Tendió una carpeta a través de la mesa.

—Si eso es lo que es —dijo M—, tenemos un problema.

—Sí. De momento aún están haciendo pruebas. Sabemos de la existencia de sólo cuatro, pero los rusos se proponen construir más de cien en el astillero del Volga. Hay algunas fotografías de baja calidad tomadas por satélites americanos sobre el Caspio y uno por un avión espía U2. El testimonio de unos pescadores persas que vieron uno fue concluyente. Lo llaman el Monstruo del Mar Caspio.

—¿Qué clase de daño puede causar? —preguntó M.

—Creemos que está diseñado para servir como transporte de tropas y como buque de asalto. Pero puede llevar una carga explosiva de más o menos veinticinco toneladas, y a sólo unos pocos metros sobre la superficie del mar.

—¿A qué velocidad?

—Creo que es mejor estar sentado para oír esto, señor. Puede alcanzar los cuatrocientos kilómetros por hora.

—¿Qué?

—Eso son doscientas cincuenta millas por...

—Sé perfectamente lo que son. Pero ¿qué demonios está haciendo eso en Persia?

—Bien, Pistacho se basa tan sólo en la palabra de un chofer que llevó a 007 a los muelles, de modo que, realmente, no podemos decir nada. Pero eso no tiene buena pinta. En particular si se modifica.

M lanzó una bocanada de humo con un resoplido.

—Bien, me fío de Pistacho. ¿Le ha llegado aquella muestra que envió para analizarla? La bolsa llena que llegó esta mañana de Noshahr.

—Sí. Es heroína pura. Suponiendo que la heroína pueda ser «pura». Para ser enviada... Bien, buenas noticias. Parece como si estuviera destinada a Rusia. Transportada en el Ekranoplan.

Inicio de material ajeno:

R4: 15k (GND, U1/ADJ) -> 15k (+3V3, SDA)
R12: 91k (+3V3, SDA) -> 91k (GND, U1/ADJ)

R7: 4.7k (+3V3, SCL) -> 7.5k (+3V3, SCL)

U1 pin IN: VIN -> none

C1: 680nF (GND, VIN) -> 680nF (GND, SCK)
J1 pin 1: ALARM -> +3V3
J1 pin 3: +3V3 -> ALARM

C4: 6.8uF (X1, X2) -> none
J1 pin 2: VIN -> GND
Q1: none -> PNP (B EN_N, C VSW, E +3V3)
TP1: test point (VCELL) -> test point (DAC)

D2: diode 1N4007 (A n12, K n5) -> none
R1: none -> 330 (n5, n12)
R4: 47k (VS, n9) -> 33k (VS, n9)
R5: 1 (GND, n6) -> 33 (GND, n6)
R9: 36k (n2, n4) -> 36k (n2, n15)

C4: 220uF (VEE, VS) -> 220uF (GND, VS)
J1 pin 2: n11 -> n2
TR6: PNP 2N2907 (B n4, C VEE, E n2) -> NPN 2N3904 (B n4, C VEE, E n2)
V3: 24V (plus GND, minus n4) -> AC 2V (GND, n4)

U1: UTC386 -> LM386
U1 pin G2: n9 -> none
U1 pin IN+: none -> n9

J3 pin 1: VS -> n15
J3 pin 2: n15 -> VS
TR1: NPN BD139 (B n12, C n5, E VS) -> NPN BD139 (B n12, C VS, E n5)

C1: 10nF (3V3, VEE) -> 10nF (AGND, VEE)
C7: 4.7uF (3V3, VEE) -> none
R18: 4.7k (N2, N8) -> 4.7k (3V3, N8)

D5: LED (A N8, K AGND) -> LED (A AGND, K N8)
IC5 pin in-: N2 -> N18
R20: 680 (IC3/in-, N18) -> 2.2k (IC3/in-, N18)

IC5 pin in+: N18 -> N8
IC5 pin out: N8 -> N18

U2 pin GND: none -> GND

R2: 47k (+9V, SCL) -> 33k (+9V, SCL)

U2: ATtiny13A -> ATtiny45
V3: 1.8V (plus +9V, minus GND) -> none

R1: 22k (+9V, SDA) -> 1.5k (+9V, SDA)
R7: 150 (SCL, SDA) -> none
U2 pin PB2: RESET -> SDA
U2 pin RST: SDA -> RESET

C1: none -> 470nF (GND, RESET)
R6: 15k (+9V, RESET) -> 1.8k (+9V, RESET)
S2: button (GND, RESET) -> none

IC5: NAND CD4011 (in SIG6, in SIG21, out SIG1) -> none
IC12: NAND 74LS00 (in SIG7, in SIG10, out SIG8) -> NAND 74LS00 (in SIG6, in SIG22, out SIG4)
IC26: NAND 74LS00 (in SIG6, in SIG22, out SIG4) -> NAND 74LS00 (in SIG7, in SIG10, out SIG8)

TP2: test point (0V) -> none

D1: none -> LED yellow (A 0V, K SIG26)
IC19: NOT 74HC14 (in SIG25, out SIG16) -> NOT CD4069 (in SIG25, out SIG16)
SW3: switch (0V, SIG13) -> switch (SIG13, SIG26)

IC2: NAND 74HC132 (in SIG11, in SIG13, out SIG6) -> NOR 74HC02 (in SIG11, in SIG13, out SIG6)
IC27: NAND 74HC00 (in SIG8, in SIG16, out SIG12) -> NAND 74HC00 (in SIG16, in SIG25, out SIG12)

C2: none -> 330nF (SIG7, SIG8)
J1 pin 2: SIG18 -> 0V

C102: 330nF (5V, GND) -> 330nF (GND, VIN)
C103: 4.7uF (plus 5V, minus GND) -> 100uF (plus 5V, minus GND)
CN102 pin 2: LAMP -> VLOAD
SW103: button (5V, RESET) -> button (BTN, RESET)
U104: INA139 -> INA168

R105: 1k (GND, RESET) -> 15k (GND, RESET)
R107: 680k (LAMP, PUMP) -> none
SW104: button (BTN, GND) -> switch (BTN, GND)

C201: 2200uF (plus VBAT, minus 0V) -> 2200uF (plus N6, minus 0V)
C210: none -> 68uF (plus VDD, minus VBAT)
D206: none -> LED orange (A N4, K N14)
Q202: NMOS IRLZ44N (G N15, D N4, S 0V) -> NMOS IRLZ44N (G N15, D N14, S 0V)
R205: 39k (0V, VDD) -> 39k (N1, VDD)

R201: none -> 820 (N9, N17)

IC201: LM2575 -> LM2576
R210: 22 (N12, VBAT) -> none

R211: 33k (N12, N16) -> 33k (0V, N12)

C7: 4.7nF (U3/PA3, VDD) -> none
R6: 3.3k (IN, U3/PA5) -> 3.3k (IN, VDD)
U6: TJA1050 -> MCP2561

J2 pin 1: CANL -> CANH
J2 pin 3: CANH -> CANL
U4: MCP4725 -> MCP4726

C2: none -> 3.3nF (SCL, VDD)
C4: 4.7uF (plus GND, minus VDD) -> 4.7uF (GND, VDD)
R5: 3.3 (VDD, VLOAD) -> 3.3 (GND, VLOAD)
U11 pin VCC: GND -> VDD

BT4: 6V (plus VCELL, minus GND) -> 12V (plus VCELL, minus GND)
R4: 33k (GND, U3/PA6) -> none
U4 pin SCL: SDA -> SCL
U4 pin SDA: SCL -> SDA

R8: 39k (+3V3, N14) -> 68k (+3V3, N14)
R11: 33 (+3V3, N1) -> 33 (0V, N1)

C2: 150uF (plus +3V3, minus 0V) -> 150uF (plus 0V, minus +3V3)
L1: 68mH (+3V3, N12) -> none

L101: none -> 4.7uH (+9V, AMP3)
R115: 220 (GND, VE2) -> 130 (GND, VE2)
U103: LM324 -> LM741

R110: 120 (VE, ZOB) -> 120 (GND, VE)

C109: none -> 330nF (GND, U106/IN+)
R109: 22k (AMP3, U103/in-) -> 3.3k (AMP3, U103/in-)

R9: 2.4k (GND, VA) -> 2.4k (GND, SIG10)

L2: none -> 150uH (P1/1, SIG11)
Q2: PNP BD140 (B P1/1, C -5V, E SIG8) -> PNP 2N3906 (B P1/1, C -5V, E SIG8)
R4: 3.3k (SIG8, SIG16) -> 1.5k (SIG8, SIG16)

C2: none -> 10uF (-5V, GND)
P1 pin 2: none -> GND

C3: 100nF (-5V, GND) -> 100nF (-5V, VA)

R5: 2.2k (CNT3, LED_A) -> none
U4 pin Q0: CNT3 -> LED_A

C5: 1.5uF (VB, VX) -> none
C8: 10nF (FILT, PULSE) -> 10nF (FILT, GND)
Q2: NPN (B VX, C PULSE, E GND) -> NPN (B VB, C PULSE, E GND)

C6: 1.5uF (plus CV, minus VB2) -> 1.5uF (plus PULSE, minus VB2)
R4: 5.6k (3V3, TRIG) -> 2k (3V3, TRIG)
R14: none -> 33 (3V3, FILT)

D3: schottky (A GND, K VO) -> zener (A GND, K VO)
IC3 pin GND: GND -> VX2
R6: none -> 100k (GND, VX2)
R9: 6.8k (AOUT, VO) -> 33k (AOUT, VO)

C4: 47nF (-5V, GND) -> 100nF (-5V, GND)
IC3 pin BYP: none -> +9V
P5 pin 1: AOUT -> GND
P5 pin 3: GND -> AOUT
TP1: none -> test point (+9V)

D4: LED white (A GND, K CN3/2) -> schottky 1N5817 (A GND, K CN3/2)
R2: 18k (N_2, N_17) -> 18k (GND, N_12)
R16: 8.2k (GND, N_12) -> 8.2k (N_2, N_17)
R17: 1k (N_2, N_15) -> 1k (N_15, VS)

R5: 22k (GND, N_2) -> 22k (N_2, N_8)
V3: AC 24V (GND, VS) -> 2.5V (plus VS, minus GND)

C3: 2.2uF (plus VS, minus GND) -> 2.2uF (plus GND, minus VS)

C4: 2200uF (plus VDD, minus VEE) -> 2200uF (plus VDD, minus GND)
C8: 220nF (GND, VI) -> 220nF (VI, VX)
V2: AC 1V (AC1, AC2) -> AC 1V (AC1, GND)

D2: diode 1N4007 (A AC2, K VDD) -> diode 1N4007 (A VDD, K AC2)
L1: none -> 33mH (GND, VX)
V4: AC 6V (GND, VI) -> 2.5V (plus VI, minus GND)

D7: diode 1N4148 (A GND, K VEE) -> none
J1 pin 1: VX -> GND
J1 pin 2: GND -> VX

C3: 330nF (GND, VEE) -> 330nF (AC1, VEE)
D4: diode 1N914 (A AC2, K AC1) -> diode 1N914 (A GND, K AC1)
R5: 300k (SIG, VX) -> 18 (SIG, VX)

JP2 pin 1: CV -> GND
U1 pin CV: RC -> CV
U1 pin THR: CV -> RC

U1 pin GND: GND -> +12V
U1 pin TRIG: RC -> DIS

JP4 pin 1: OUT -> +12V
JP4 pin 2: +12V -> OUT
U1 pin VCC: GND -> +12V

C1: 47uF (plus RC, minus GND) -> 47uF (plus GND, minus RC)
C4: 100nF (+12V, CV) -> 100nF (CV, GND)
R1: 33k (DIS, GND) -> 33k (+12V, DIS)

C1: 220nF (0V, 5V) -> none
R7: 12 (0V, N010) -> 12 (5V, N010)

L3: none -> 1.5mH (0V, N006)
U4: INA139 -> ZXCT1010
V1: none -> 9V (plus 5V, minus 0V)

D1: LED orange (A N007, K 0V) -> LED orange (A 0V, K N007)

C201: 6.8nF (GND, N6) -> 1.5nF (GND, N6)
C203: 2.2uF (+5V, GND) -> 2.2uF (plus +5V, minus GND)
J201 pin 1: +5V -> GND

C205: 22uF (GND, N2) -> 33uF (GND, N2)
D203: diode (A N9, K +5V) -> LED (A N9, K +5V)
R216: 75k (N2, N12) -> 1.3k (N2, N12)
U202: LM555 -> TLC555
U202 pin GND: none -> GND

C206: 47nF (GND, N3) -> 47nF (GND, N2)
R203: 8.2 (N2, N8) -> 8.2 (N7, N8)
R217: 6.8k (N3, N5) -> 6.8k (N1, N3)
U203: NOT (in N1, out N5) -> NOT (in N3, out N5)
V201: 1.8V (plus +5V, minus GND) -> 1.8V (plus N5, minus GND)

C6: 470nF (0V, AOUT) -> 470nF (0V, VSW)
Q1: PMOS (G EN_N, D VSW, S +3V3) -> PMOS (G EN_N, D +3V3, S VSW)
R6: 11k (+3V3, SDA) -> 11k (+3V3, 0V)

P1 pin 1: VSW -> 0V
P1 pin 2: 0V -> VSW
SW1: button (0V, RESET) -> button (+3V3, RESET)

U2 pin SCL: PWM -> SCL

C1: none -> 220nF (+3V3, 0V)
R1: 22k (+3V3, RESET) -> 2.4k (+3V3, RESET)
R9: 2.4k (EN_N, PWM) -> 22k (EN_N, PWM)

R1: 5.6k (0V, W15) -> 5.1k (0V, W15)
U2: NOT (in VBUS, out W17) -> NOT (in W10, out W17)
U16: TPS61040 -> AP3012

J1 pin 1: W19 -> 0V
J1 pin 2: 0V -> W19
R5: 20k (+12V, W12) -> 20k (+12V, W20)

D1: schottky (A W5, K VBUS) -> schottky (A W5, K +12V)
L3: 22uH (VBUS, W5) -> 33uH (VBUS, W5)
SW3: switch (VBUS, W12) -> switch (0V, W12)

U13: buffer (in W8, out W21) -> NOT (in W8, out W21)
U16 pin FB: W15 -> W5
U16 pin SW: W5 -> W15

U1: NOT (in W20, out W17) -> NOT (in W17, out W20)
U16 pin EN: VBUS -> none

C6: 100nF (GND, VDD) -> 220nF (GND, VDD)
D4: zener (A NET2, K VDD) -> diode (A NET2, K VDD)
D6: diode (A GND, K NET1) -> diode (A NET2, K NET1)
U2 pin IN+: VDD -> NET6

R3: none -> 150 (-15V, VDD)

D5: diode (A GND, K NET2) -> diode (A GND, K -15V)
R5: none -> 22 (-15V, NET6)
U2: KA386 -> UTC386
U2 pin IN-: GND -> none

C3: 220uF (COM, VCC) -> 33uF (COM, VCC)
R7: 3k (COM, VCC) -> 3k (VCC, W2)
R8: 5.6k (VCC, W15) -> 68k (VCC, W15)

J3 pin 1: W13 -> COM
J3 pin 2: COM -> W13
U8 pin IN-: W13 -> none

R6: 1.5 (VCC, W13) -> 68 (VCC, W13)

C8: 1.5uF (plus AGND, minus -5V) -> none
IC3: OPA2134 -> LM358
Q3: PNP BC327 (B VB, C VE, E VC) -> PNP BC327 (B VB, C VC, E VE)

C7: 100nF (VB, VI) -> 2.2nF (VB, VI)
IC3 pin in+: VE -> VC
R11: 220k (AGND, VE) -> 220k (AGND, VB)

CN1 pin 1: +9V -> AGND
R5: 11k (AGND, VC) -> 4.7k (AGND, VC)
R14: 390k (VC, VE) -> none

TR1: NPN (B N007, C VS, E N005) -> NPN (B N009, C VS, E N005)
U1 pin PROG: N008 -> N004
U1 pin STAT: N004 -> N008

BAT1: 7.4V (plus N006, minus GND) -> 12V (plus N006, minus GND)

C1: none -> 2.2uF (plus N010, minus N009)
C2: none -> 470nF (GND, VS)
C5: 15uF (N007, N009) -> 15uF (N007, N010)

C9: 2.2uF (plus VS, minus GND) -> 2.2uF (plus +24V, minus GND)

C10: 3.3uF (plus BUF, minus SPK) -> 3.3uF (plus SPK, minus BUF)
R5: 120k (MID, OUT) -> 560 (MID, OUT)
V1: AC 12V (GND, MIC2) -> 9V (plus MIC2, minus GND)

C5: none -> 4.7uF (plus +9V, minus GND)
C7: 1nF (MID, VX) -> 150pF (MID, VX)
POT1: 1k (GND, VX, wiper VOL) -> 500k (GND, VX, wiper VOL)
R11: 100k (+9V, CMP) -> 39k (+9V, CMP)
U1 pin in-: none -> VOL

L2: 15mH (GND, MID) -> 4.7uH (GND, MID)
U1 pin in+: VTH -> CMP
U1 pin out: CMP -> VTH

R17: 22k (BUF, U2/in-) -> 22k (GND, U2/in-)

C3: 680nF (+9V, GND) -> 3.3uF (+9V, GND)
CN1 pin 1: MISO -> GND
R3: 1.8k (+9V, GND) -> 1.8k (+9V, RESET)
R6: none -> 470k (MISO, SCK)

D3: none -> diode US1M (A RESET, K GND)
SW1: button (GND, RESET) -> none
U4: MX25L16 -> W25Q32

—Eso significa que Gorner tiene algo que ver con los rusos. Traficarán con heroína en Occidente a través de Europa del Este. Tal vez a través de los Estados bálticos. Probablemente de Estonia.

—Me temo que eso es lo que parece, señor.

M regresó junto a la ventana. Dando la espalda al jefe del Estado Mayor, dijo:

—Pero no creo que ésa sea la historia completa. No creo que sea sólo algo comercial, un simple asunto de drogas, aunque tenga proporciones enormes. Los americanos están metiendo gente en Persia en este momento.

—¿Es que no lo han hecho siempre?

—Sí, pero no como ahora. No he visto tanto pánico en el Oriente Medio desde que aquel hombre, Philby, apareció en Beirut. La gente de Langley sabe que se está cociendo algo gordo.

—¿Han mejorado las cosas entre nosotros y Langley?

M negó con la cabeza.

—Me temo que continúa la frialdad. Vietnam, ése es el problema. Hasta que los políticos puedan verse las caras para tratar del asunto o hasta que enviemos allí algunas tropas, persistirá este grado de... reserva.

—Quiere usted decir que, en lo que a Persia concierne, tanto nosotros como ellos estamos metidos hasta el cuello, pero que no nos hablamos.

M asintió con grandes cabezadas.

—Hay que determinar la gravedad del caso, Bill. Por eso necesitamos tan desesperadamente saber de 007.

—¿Y qué hay de 004? ¿Ni una palabra?

—Ni pío. Lo que de veras me preocupa es lo que me llega de Washington. A casi todos los agentes disponibles los están mandando a Teherán. Incluso a alguno semirretirado. Todos los brazos son pocos.

—Y realmente no sabemos por qué. Hay algo que no nos dicen.

M hizo un gesto de asentimiento.

Tras un pesado silencio, el jefe del Estado Mayor dijo:

—Si Gorner tiene algo que ver con los rusos, de tal modo que pueda utilizar su Ekranoplan para transportar heroína, debe pagarles de alguna manera.

—Y no precisamente con dinero. ¿Está usted pensando lo mismo que yo?

—Creo que ése es mi trabajo, señor.

M depositó su pipa en el escritorio y pulsó un interruptor del interfono.

—Moneypenny, póngame con el primer ministro.